Of smackdowns and tire irons. Daily Howler Bob Somerby alluded to this yesterday and promises more today. No doubt the Incomparable One's take will be worth reading, but in the meantime, here's what he's talking about.
On Wednesday, Chris Matthews, the host of MSNBC's Hardball, ended his program with a brief discussion of the Globe's decision to suspend sports columnist Bob Ryan for a month. Ryan, as you may recall, said on a television program that he would like to "smack" Joumana Kidd, the wife of New Jersey Nets star Jason Kidd, and then dug himself into a deeper hole by declining several entreaties to take it back.

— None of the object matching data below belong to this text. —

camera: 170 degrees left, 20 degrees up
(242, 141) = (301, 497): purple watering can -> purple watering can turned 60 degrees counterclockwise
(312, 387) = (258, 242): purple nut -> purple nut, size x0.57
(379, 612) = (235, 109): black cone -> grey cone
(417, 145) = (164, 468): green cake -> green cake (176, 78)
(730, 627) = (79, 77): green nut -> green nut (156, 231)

Matthews had two guests with him -- Katrina vanden Heuvel, editor of the Nation, and Michael Graham, a right-wing radio talk-show host whom I had never heard of before.
Vanden Heuvel said that "as a woman" she found Ryan's remarks "offensive, cruel, ignorant," but added, "As an editor, it bothers me that a newspaper would suspend a columnist" -- surprising only until you remember that she must put up with Alexander Cockburn.

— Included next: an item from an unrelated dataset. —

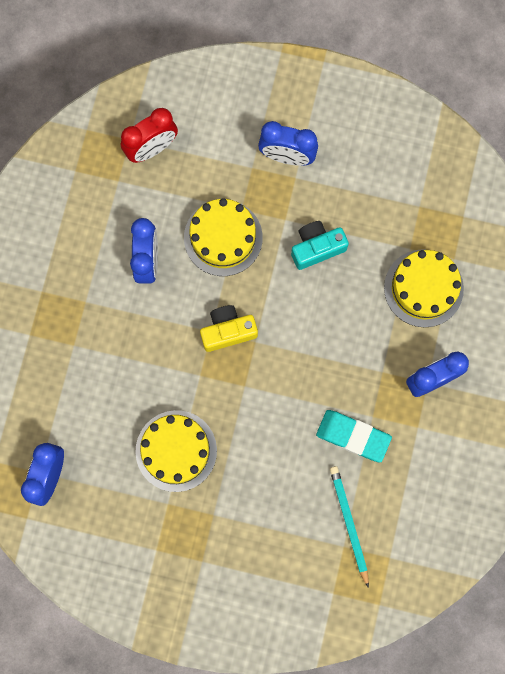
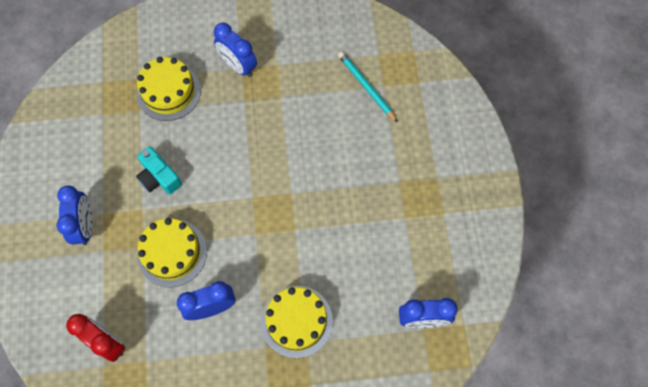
camera: 110 degrees left, 10 degrees down
(176, 451) = (362, 226): yellow cake -> yellow cake (296, 321)
(228, 331) = (251, 221): yellow camera -> none
(349, 524) = (366, 87): turquoise pencil -> turquoise pencil turned 90 degrees clockwise
(353, 436) = (300, 104): turquoise eraser -> none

But then Graham went off. Roll the transcript (it's at the very end):
I'm not a woman or an editor. But as a human being, I found the line a joke. It was a joke. It was just an off-the-cuff comment. Anyone listening to Hillary Rodham in her speech last week about patriotism, that screaming, screeching fingernail, I wanted to bludgeon her with a tire iron. That's what I wanted to do.

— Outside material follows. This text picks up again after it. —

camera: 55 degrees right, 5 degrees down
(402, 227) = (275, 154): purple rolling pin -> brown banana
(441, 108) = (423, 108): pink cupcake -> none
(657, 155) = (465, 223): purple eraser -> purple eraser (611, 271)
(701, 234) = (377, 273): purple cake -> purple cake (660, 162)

Of course, Graham's gutter talk, reprehensible though it is, is hardly atypical these days. Ryan doesn't deserve to go around with a scarlet "S" on his chest for the rest of his career, but he does deserve to do his penance and serve as an example.
Maybe the most impressive thing about the Globe's decision to come down harshly on Ryan is the paper's willingness to go against the cultural tide.
And to Ryan's credit, his comments to USA Today show that even though he was blown away by the length of his suspension, he definitely gets it.